L'essence du multilatéralisme américain est de former des cliques, de s'engager dans des «petits cercles» et des politiques de groupe, et d'imposer leur propre volonté hégémonique aux autres. La deuxième phase du plan de travail sur la traçabilité proposé par le secrétariat de l'OMS a rencontré l'opposition de nombreux pays car le plan ignorait les conclusions scientifiques tirées de la première phase des travaux de traçabilité et les preuves réalistes de sources virales multi sources et multipoints, et insistait sur «la fuite de virus causée par la violation par la Chine des procédures de laboratoire» comme objectif de recherche. Cela doit faire penser que ce plan de travail, qui ignore la science et le bon sens et considère la Chine comme le seul pays cible, fait écho à la «théorie des fuites de laboratoire» prônée par les États-Unis et est entièrement au service des besoins politiques de Washington de réprimer la Chine. Certains universitaires britanniques ont souligné que les États-Unis ont non seulement utilisé la politique de coalition pour influencer le processus d'enquête de l'OMS, mais a également fait pression sur elle à diverses occasions. Évidemment, le retour des États-Unis au sein de l'OMS, la plus grande organisation internationale professionnelle au monde dans le domaine de la santé publique, n'a pas pour but de renforcer la coopération internationale anti-épidémie, mais de propager un virus politique contre la Chine par le biais de cette plateforme. Pour les États-Unis, la logique politique a depuis longtemps pris le pas sur la logique scientifique. Tant qu'ils pourront discréditer la Chine, tous les moyens sont bons. Un article sur le site Internet du magazine Wired a souligné que certains Américains ne veulent pas de réponse, mais veulent simplement utiliser le processus scientifique long et complexe de recherche de virus pour approfondir les doutes des gens, traîner la Chine dans la boue et déplacer vers d'autres l'attention sur les contradictions de la politique intérieure des États-Unis.

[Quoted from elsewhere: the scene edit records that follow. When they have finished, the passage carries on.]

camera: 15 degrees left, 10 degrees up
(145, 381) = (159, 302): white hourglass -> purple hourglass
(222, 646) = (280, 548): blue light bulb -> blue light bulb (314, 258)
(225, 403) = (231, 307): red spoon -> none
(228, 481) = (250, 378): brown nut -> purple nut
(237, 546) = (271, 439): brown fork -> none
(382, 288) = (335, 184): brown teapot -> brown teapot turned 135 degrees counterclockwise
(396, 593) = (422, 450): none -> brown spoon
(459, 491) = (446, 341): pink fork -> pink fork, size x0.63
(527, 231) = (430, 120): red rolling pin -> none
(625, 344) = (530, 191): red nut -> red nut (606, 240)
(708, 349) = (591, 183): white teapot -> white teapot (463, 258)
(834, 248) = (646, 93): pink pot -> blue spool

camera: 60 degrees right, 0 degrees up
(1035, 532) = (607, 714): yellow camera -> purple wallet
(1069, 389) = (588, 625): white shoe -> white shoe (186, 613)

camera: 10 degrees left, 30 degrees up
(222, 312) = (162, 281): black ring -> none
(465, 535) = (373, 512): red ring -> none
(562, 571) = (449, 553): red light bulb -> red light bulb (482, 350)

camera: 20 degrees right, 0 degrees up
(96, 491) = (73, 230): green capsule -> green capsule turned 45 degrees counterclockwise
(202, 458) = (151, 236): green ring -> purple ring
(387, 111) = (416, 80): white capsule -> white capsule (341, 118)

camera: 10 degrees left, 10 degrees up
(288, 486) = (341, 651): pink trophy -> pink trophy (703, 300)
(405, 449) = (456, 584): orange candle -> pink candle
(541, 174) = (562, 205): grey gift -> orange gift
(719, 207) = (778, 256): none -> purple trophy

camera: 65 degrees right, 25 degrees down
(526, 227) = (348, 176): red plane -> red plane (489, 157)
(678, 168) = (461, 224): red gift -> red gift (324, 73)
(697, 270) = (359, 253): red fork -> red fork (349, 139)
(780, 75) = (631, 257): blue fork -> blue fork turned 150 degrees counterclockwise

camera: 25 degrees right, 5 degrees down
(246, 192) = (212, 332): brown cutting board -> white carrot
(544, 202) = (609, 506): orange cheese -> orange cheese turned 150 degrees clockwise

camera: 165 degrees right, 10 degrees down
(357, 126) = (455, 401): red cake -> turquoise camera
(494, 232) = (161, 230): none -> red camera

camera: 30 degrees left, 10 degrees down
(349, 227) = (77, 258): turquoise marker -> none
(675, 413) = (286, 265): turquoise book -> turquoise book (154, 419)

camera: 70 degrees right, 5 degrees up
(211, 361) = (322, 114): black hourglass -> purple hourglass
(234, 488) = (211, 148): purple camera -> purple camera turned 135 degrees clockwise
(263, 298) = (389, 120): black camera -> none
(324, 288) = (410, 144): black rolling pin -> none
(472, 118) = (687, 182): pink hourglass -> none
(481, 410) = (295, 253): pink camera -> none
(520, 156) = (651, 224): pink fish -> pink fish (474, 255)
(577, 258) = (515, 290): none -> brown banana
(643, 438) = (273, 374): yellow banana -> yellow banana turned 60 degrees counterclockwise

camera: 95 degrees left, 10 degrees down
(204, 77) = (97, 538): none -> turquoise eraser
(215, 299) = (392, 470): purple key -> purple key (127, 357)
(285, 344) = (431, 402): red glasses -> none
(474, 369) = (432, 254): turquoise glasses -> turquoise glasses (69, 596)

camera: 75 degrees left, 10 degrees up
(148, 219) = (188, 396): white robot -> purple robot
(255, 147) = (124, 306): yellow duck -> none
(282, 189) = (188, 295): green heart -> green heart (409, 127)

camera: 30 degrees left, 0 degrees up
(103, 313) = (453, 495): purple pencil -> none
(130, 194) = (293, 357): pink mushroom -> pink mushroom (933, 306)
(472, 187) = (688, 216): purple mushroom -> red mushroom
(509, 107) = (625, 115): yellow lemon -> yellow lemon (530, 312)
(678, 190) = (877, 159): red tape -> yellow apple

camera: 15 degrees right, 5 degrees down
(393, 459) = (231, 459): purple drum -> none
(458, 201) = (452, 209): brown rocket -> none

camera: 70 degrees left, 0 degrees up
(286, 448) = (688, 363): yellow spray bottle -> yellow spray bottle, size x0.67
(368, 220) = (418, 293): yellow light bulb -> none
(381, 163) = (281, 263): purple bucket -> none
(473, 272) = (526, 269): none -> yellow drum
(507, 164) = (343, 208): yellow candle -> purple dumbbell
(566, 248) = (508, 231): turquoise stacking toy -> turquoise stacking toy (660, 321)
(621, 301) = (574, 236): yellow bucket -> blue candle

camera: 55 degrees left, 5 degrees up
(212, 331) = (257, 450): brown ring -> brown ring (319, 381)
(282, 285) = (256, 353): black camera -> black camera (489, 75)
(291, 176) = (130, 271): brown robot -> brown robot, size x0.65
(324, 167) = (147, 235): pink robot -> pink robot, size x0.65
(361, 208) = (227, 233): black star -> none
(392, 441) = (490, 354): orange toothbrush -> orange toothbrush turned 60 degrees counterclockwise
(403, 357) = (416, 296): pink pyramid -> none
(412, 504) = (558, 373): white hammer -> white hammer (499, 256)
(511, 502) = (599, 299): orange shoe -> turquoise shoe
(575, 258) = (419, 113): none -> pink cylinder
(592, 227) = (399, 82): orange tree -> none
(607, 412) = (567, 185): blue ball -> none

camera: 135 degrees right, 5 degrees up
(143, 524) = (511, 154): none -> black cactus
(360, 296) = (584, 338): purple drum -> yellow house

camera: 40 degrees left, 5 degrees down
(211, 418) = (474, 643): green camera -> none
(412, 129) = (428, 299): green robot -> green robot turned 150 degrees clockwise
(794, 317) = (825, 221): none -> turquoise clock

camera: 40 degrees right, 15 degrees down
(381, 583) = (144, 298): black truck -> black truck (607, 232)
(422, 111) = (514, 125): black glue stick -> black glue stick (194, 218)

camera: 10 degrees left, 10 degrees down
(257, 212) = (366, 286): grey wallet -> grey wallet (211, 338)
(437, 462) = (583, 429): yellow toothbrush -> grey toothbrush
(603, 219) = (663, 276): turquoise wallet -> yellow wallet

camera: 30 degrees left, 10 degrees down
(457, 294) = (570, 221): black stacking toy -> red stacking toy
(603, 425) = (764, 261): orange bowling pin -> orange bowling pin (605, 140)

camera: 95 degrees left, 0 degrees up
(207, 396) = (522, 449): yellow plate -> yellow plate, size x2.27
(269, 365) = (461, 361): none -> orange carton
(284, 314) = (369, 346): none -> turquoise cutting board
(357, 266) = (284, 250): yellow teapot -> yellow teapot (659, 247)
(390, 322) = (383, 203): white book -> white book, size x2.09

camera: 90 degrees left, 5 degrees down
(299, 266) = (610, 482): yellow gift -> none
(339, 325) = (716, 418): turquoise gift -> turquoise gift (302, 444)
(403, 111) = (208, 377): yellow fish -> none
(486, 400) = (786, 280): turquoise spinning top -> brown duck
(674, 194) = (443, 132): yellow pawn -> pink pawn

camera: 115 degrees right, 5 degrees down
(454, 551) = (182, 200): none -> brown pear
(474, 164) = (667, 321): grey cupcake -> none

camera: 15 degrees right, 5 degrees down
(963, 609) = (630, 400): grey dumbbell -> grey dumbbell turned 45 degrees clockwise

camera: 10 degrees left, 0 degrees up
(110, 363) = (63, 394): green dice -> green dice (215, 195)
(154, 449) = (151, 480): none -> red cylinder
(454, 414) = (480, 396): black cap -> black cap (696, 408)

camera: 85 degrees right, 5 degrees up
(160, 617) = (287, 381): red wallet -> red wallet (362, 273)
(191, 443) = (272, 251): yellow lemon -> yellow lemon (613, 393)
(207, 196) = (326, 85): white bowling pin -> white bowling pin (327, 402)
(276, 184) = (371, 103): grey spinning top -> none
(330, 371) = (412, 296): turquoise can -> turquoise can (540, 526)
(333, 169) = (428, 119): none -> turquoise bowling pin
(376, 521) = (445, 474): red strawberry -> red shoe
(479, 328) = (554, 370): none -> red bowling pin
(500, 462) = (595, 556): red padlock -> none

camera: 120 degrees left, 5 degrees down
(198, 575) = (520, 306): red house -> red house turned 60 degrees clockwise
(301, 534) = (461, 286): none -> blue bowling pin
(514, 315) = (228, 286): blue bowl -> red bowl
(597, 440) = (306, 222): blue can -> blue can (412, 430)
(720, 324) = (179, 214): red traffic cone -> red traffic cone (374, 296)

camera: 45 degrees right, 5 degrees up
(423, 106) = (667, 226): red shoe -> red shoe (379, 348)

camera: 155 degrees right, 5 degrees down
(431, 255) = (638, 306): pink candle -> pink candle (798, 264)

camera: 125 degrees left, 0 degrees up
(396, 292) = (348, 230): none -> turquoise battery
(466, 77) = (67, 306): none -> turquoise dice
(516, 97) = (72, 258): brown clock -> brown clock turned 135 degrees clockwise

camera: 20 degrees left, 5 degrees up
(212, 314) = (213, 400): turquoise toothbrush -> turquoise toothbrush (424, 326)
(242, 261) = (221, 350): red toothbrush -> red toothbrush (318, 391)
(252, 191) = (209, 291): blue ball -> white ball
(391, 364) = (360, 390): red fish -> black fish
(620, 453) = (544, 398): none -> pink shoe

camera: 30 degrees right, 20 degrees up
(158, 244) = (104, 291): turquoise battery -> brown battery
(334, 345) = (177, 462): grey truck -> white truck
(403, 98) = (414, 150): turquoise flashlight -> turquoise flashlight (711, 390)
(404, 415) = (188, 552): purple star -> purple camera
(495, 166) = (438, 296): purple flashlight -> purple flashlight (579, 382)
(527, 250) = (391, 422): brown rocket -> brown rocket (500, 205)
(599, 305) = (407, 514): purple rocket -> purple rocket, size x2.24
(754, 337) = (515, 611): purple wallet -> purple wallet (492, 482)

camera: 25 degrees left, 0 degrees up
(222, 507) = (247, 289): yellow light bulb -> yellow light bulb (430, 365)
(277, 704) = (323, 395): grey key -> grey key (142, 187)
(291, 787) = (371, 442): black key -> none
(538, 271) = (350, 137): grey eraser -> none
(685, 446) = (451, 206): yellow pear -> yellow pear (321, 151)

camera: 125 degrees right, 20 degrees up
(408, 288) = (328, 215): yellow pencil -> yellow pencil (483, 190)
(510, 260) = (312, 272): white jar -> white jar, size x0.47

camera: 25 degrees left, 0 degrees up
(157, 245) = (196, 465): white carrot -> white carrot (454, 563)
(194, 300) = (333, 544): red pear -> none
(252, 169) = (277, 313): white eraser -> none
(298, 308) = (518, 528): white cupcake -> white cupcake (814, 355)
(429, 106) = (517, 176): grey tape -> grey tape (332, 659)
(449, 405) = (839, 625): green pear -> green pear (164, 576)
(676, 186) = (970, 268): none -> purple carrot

Il faut souligner que les États-Unis pensent qu'ils peuvent «dicter le rythme » dans le monde en formant des cliques et en exerçant des pressions coercitives. C'est évidemment un mauvais jugement de la situation. Les États-Unis ne peuvent pas représenter la communauté internationale, pas plus qu'ils ne sont qualifiés pour tout diriger partout au nom de la communauté internationale. Sur la question de la traçabilité du virus, de plus en plus de pays sont d'accord avec les résultats des recherches de la traçabilité de la première étape et s'opposent à la politisation de la traçabilité, ce qui montre pleinement que le plan de traçabilité du virus ne peut pas s'écarter d'un véritable multilatéralisme, qu'il doit adhérer au leadership des États membres et être entièrement négocié par lesdits États membres.

Coopérer, ne pas discréditer ; dire la vérité, ne pas mentir ; faire preuve d'esprit scientifique, ne pas manipuler politiquement. C'est la bonne façon de retracer la source du virus. Depuis un peu plus d'un an, les États-Unis se sont livrés à des manipulations politiques sur la question de la traçabilité du virus, ce qui a suffisamment fait souffrir le peuple américain. A l'heure actuelle, la situation de l'épidémie aux États-Unis se détériore, et même les médias américains estiment que «le temps qui reste au gouvernement pour réagir est compté». Si les États-Unis continuent de persévérer dans leur obsession et agissent unilatéralement au nom du multilatéralisme, ils ne feront que se retrouver chaque jour plus isolés et causer plus de souffrances à leur peuple.